Rescaling merger trees from 64 base N-body simulations produces galaxy statistics across cosmological parameters at the accuracy of 750 full simulations.

A machine-rendered reading of the paper's core claim, the machinery that carries it, and where it could break.

The paper establishes that cosmological rescaling can be applied directly to halo merger trees, allowing the Santa Cruz semi-analytic model to generate galaxy populations for many values of Omega_m and sigma_8 without new N-body runs for each. A single-parameter correction based on halo profiles removes most systematic mass bias in the rescaled trees. When these rescaled trees are used to train models for parameter estimation from the stellar mass function or two-point correlation function, 64 base simulations expanded to roughly 1000 samples perform as well as 750 dedicated simulations, and scaling to 3200 samples improves Omega_m recovery by about 25 percent. The entire rescaling step costs only 0.1 CPU hours per original simulation. This approach addresses the expense of densely sampling cosmological parameters for galaxy survey analyses.

Core claim

Extending cosmological rescaling to merger trees with a halo-profile-based correction controlled by one free parameter suppresses systematic bias in rescaled halo masses to below the percent level across the Omega_m-sigma_8 plane, enabling the Santa Cruz semi-analytic model to produce accurate galaxy summary statistics for new cosmologies at negligible added cost; as few as 64 base N-body simulations rescaled to about 1000 training samples match the accuracy of 750 dedicated N-body simulations for estimating Omega_m and sigma_8, with further improvement at 3200 realisations.

What carries the argument

Cosmological rescaling applied directly to merger trees together with a single-parameter halo-profile correction that adjusts masses to the target cosmology while feeding the Santa Cruz semi-analytic model.

If this is right

  • Galaxy summary statistics become available across a dense grid of Omega_m and sigma_8 without the cost of new N-body simulations for each point.

MATERIAL SHOWN:
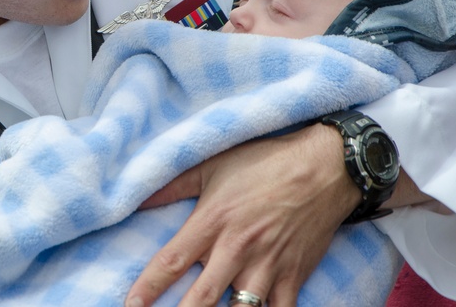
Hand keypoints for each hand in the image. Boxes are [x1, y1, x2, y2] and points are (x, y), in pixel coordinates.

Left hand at [124, 124, 360, 306]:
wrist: (324, 168)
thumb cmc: (263, 162)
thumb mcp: (212, 165)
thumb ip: (172, 185)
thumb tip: (136, 199)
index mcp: (212, 221)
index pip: (171, 261)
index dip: (148, 287)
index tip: (131, 304)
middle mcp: (236, 250)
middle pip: (200, 299)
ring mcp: (266, 267)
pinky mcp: (293, 277)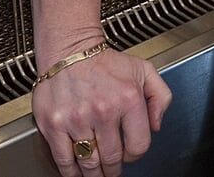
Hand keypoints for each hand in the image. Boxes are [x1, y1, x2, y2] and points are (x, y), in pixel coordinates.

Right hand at [31, 46, 172, 175]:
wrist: (69, 49)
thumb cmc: (104, 62)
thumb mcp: (143, 70)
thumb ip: (160, 97)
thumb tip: (156, 126)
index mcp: (127, 99)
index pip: (138, 146)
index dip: (135, 155)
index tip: (129, 154)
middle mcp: (103, 111)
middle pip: (112, 158)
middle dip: (113, 169)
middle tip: (111, 169)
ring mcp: (76, 119)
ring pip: (89, 163)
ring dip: (94, 173)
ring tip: (96, 173)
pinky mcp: (53, 124)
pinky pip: (64, 159)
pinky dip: (71, 172)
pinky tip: (76, 172)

DESCRIPTION OF THE TASK: In the merger-tree rescaling summary, what is the CPU cost of the rescaling step for each original simulation?

ANSWER BELOW: 0.1 CPU hours per original simulation.